■ **DATA FOR THIS EXERCISE**:
======

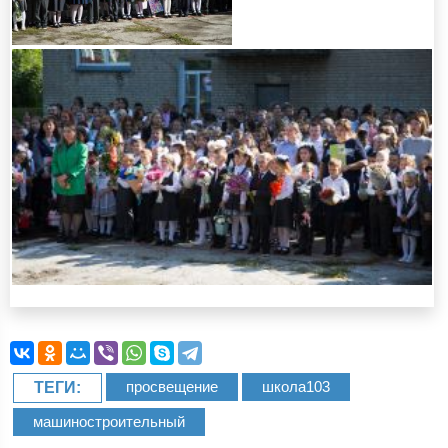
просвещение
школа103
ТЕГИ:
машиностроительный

======

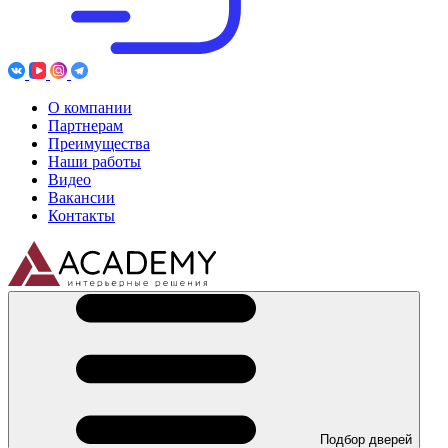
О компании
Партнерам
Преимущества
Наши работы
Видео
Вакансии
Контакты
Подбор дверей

======

The required answer is the run of lines above, starting at the line with "просвещение" and ending at the line with "машиностроительный", reproduced exactly with both ends.

просвещение
школа103
ТЕГИ:
машиностроительный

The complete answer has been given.